Le proprietà della canapa nella fitorimediazione come iper-accumulatore per ripulire i terreni

canapa ripulire miniere

Mine residue areas near Johannesburg. Guy Trangoš; GDARD Mine Residue Areas, 2012; 20m contour.

Tiago Campbell ha poi spiegato che la canapa è conosciuta per le sue proprietà di fitorimediazione, che le permettono di ripulire i terreni – e potenzialmente anche le acque – e che in questo è aiutata da un rapido tasso di crescita superato solo dal bambù, un’alta tolleranza allo stress e un sistema di radici di 2,5 metri che penetrano in profondità, oltre al fatto che come coltivazione è in grado di “sequestrare” 22 tonnellate di anidride carbonica per ettaro, superando qualsiasi foresta o coltura commerciale.

Non solo, perché “come iper-accumulatore di metalli pesanti si distingue dai suoi pari di fitorimedio che includono senape indiana, giacinto d’acqua, erba medica e girasole, dal suo potenziale di creare mercati secondari“, dice Campbell.

Le preoccupazioni per la salute per la cannabis raccolta con metalli pesanti la escluderebbero automaticamente dal settore medico o ricreativo, ma la ricerca di Campbell suggerisce che il metallo pesante “viene estratto in quantità non tossiche o pericolose per gli esseri umani e che ci danno la possibilità di bloccare quei metalli pesanti in prodotti fatti da quelle piante”.

Dall’Italia all’estero: gli esempi precedenti e la possibilità di estrarre i metalli pesanti dalla pianta

Una possibilità, quella di utilizzare la canapa usata per le bonifiche per dar vita a prodotti no-food, che è stata esplorata di recente anche da due diversi studi italiani, andando oltre la potenzialità del semplice utilizzo. Fermo restando le problematiche si eventuale smaltimento e di utilizzo sicuro in bioedilizia o in bioplastica, che andrà valutata con attenti studi, i ricercatori italiani hanno anche ventilato l’ipotesi di recuperare, in purezza, i metalli pesanti che la pianta assorbe, per rimetterli sul mercato ed evitare di creare nuovi siti di estrazione, con tutte le problematiche che comportano.

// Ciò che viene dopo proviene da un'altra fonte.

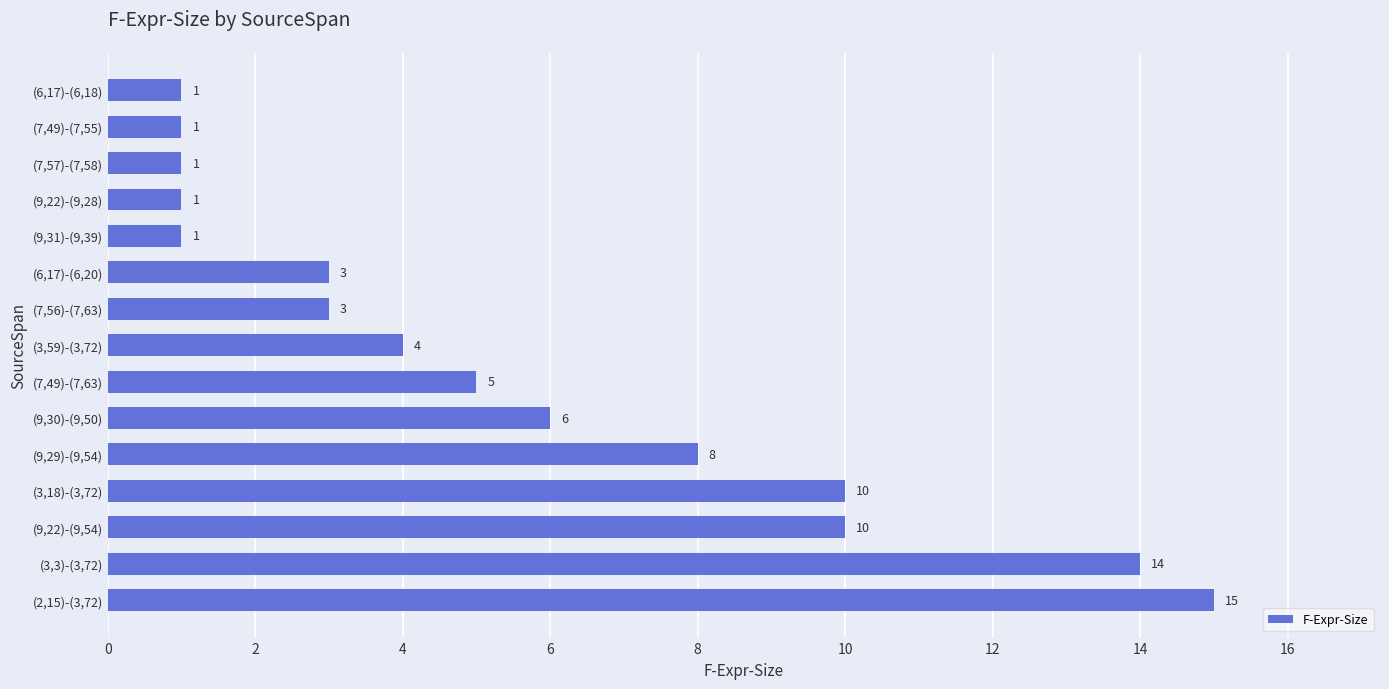

Count the values in the range 1 to 10.

13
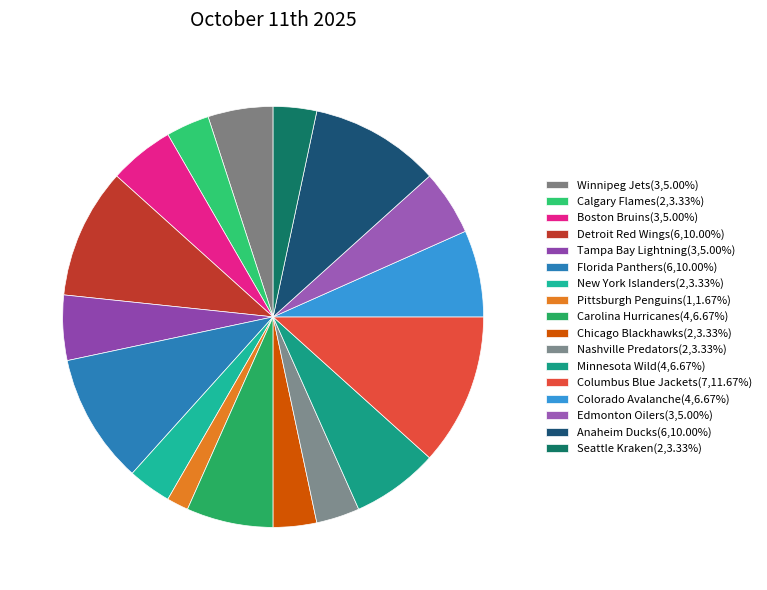

Which has a higher value, Boston Bruins or Florida Panthers?

Florida Panthers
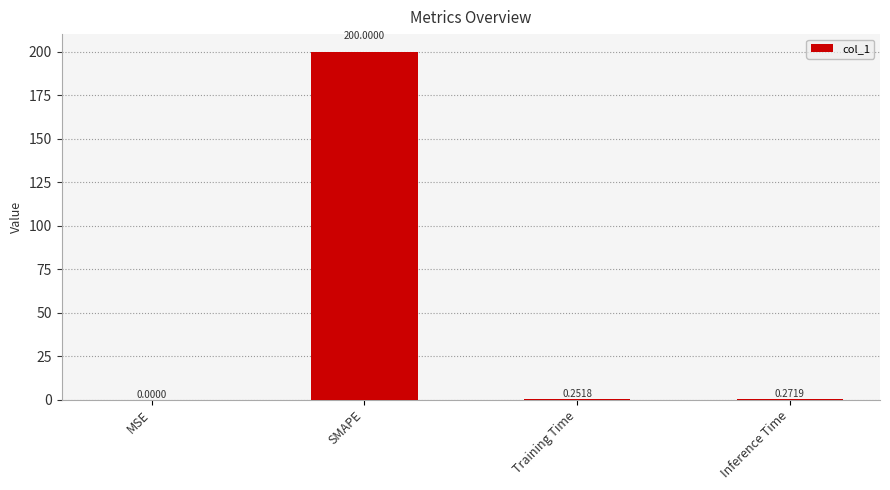

What is the sum of the values at Training Time and SMAPE?

200.3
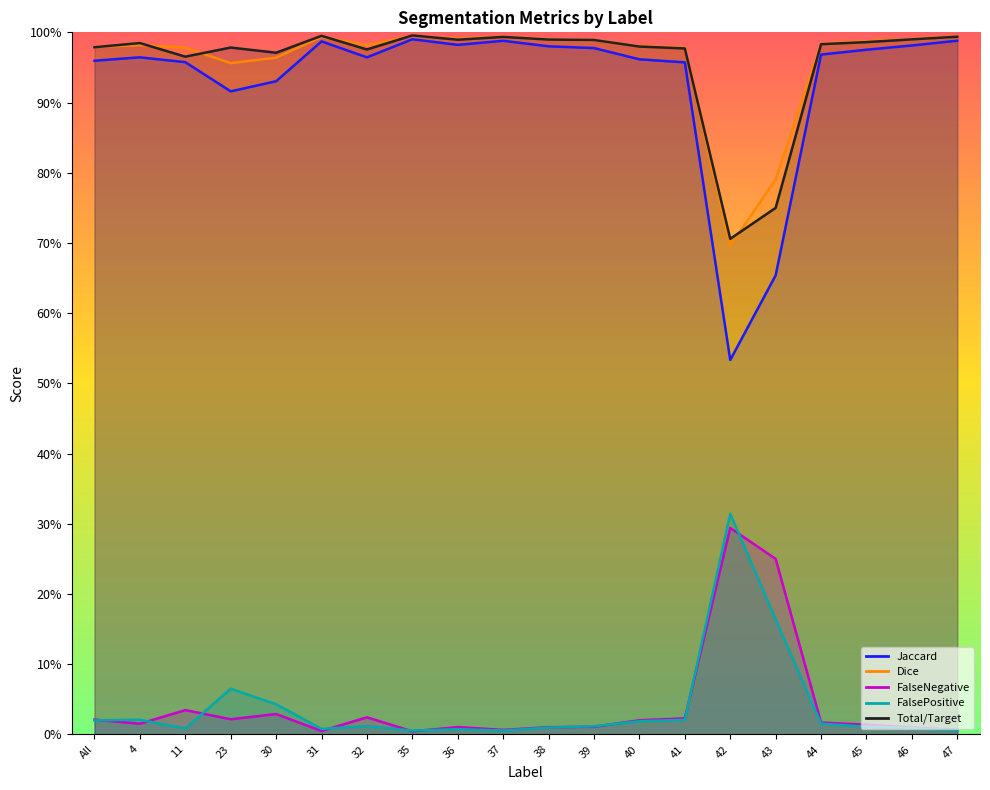

Is it true that FalseNegative equals 0.0 at 40?

False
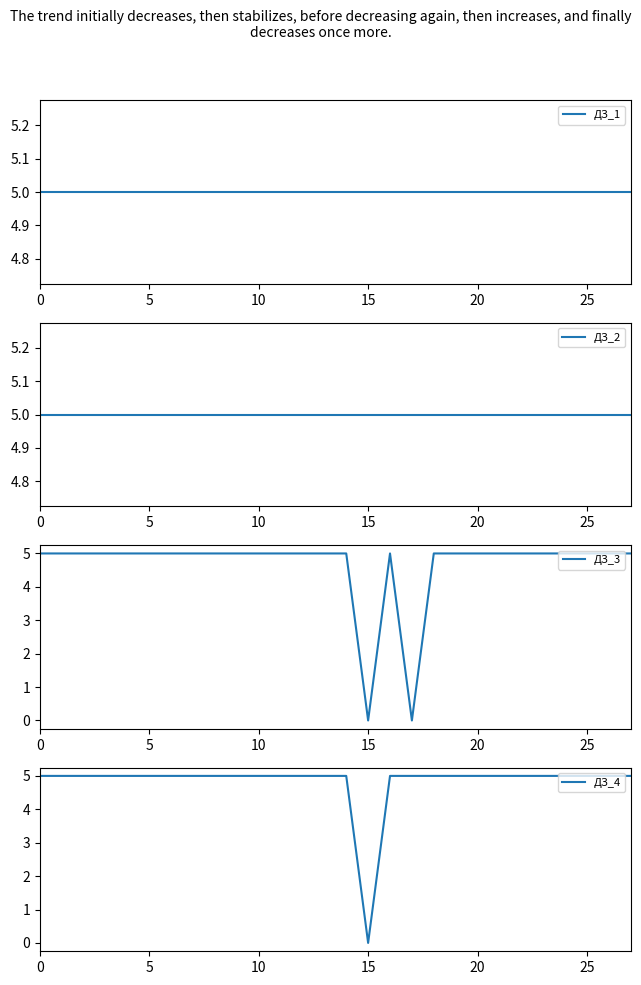

What is the difference between the maximum and minimum values in the ДЗ_4 series?

5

Se gli studi saranno possibilisti, si chiuderebbe un cerchio non da poco: quello di bonificare i terreni resi tossici dalle attività umane nelle miniere abbandonate, e restituire gli stessi metalli pesanti senza dover più estrali dal terreno, preservando le preziose risorse e l’ambiente.

Oltre all’esperienza italiana, ci sono già diversi studi ed esempi delle potenzialità fitorimediative della canapa nel ripulire i terreni. La prima esperienza per la canapa come iper-accumulatore è stata quella per i metalli pesanti della zona di fall-out nucleare di Chernobyl negli anni ’90. L’Istituto ucraino che ha documentato l’intervento ha scoperto che la cannabis aveva una “capacità molto alta” di aspirare metalli pesanti come piombo, nichel, cadmio, zinco e cromo.

La tecnica è stata adottata in India per neutralizzare la contaminazione da metalli pesanti degli stabilimenti tessili di Rawalpindi ed è stata presa in considerazione dopo la fusione nucleare di Fukushima del 2011 in Giappone, ma le leggi di proibizione della cannabis imposte dagli USA erano troppo onerose per essere superate.